• _SUPPLIED RECORDS_
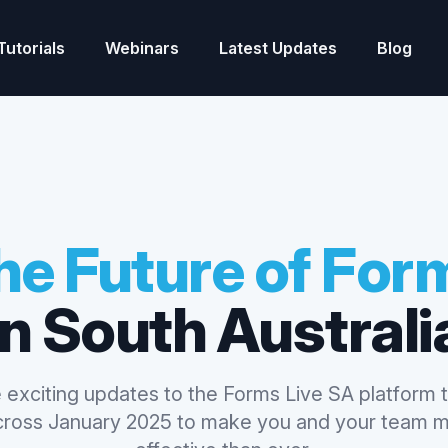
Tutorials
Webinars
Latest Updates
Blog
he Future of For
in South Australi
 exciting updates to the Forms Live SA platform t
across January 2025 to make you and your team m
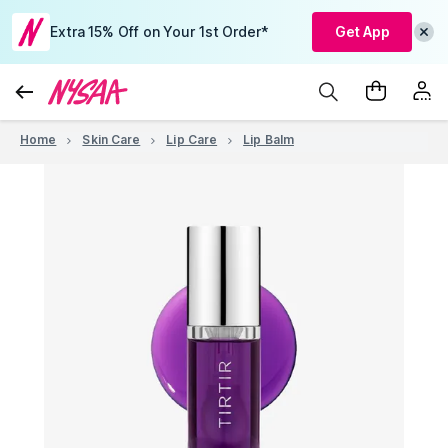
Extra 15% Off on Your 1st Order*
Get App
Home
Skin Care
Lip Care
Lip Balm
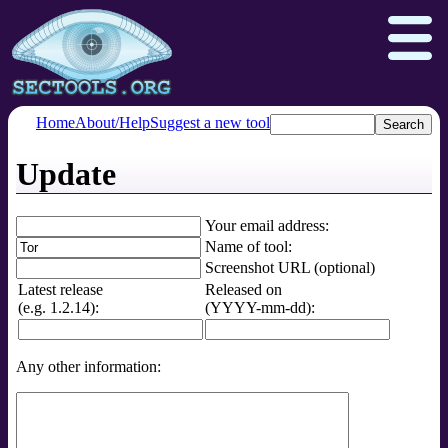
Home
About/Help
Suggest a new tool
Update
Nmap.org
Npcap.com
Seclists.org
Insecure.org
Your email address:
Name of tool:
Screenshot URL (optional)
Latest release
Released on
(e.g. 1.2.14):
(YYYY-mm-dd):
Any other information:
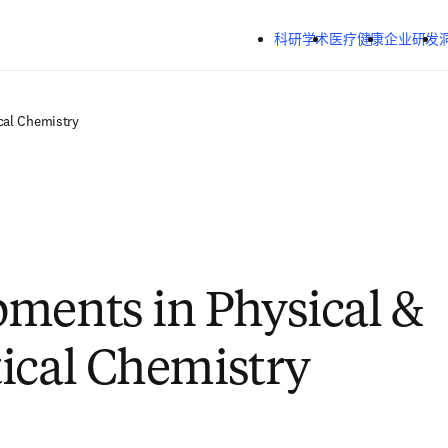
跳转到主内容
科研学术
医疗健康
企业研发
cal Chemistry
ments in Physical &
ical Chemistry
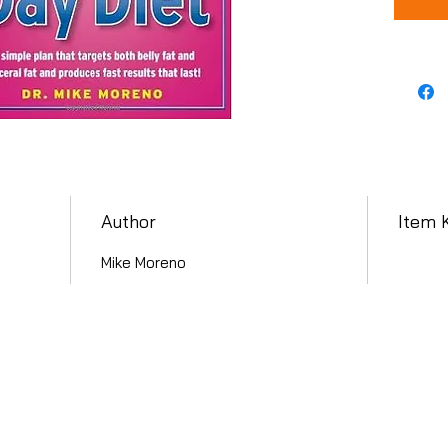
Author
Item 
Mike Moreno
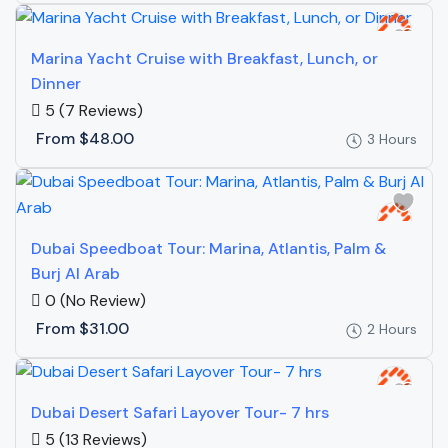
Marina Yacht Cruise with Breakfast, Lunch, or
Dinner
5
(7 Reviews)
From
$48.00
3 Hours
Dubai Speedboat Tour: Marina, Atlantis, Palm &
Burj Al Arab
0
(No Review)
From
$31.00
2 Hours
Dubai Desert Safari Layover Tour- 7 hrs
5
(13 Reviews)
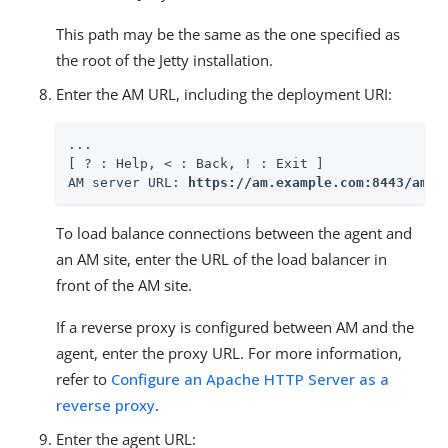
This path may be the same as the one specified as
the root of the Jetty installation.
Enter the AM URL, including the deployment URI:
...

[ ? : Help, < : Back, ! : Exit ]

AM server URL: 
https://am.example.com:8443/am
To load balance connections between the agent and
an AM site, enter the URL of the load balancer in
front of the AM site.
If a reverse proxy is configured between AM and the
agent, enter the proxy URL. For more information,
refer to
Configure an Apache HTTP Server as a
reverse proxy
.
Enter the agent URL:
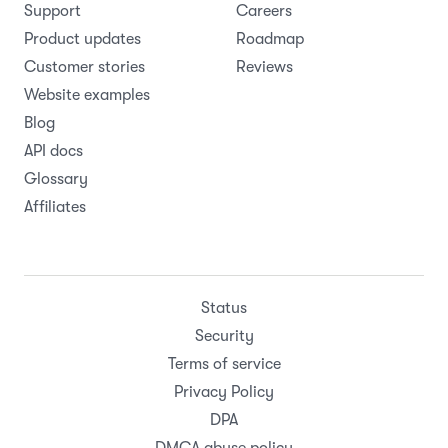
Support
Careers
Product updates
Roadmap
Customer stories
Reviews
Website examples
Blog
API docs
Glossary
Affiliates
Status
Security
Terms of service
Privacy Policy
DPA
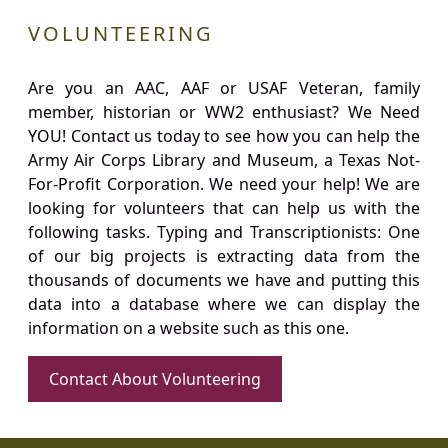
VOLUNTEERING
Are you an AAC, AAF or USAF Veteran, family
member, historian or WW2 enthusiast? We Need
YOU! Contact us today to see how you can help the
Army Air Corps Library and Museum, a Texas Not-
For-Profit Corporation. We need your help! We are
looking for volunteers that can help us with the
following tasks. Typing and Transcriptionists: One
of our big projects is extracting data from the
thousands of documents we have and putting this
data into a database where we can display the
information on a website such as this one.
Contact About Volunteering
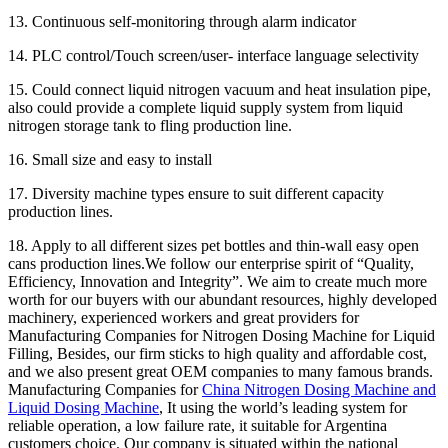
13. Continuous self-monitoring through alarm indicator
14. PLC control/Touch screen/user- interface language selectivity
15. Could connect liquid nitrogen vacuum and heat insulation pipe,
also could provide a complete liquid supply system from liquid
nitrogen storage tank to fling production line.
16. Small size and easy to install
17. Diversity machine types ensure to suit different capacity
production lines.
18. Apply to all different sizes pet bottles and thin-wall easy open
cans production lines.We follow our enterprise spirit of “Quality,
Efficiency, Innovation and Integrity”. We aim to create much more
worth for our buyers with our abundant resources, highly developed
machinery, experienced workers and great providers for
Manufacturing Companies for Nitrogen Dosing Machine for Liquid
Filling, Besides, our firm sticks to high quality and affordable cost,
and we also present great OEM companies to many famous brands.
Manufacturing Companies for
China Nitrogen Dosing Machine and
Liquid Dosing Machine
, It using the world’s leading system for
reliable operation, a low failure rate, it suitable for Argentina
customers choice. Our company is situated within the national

• _ACTIVITY_
Arrange every line of text in the data above as one numbered list, skipping blank lines and leaving the pictures out.

• _TASK ANSWER_
1. Tutorials
2. Webinars
3. Latest Updates
4. Blog
5. he Future of For
6. in South Australi
7.  exciting updates to the Forms Live SA platform t
8. across January 2025 to make you and your team m
9. Extra 15% Off on Your 1st Order*
10. Get App
11. Home
12. Skin Care
13. Lip Care
14. Lip Balm
15. Home
16. About/Help
17. Suggest a new tool
18. Update
19. Nmap.org
20. Npcap.com
21. Seclists.org
22. Insecure.org
23. Your email address:
24. Name of tool:
25. Screenshot URL (optional)
26. Latest release
27. Released on
28. (e.g. 1.2.14):
29. (YYYY-mm-dd):
30. Any other information:
31. 跳转到主内容
32. 科研学术
33. 医疗健康
34. 企业研发
35. cal Chemistry
36. ments in Physical &
37. ical Chemistry
38. Author
39. Item 
40. Mike Moreno
41. Marina Yacht Cruise with Breakfast, Lunch, or
42. Dinner
43. 5
44. (7 Reviews)
45. From
46. $48.00
47. 3 Hours
48. Dubai Speedboat Tour: Marina, Atlantis, Palm &
49. Burj Al Arab
50. 0
51. (No Review)
52. From
53. $31.00
54. 2 Hours
55. Dubai Desert Safari Layover Tour- 7 hrs
56. 5
57. (13 Reviews)
58. This path may be the same as the one specified as
59. the root of the Jetty installation.
60. Enter the AM URL, including the deployment URI:
61. ...
62. [ ? : Help, < : Back, ! : Exit ]
63. AM server URL: 
64. https://am.example.com:8443/am
65. To load balance connections between the agent and
66. an AM site, enter the URL of the load balancer in
67. front of the AM site.
68. If a reverse proxy is configured between AM and the
69. agent, enter the proxy URL. For more information,
70. refer to
71. Configure an Apache HTTP Server as a
72. reverse proxy
73. .
74. Enter the agent URL:
75. Support
76. Careers
77. Product updates
78. Roadmap
79. Customer stories
80. Reviews
81. Website examples
82. Blog
83. API docs
84. Glossary
85. Affiliates
86. Status
87. Security
88. Terms of service
89. Privacy Policy
90. DPA
91. VOLUNTEERING
92. Are you an AAC, AAF or USAF Veteran, family
93. member, historian or WW2 enthusiast? We Need
94. YOU! Contact us today to see how you can help the
95. Army Air Corps Library and Museum, a Texas Not-
96. For-Profit Corporation. We need your help! We are
97. looking for volunteers that can help us with the
98. following tasks. Typing and Transcriptionists: One
99. of our big projects is extracting data from the
100. thousands of documents we have and putting this
101. data into a database where we can display the
102. information on a website such as this one.
103. Contact About Volunteering
104. 13. Continuous self-monitoring through alarm indicator
105. 14. PLC control/Touch screen/user- interface language selectivity
106. 15. Could connect liquid nitrogen vacuum and heat insulation pipe,
107. also could provide a complete liquid supply system from liquid
108. nitrogen storage tank to fling production line.
109. 16. Small size and easy to install
110. 17. Diversity machine types ensure to suit different capacity
111. production lines.
112. 18. Apply to all different sizes pet bottles and thin-wall easy open
113. cans production lines.We follow our enterprise spirit of “Quality,
114. Efficiency, Innovation and Integrity”. We aim to create much more
115. worth for our buyers with our abundant resources, highly developed
116. machinery, experienced workers and great providers for
117. Manufacturing Companies for Nitrogen Dosing Machine for Liquid
118. Filling, Besides, our firm sticks to high quality and affordable cost,
119. and we also present great OEM companies to many famous brands.
120. Manufacturing Companies for
121. China Nitrogen Dosing Machine and
122. Liquid Dosing Machine
123. , It using the world’s leading system for
124. reliable operation, a low failure rate, it suitable for Argentina
125. customers choice. Our company is situated within the national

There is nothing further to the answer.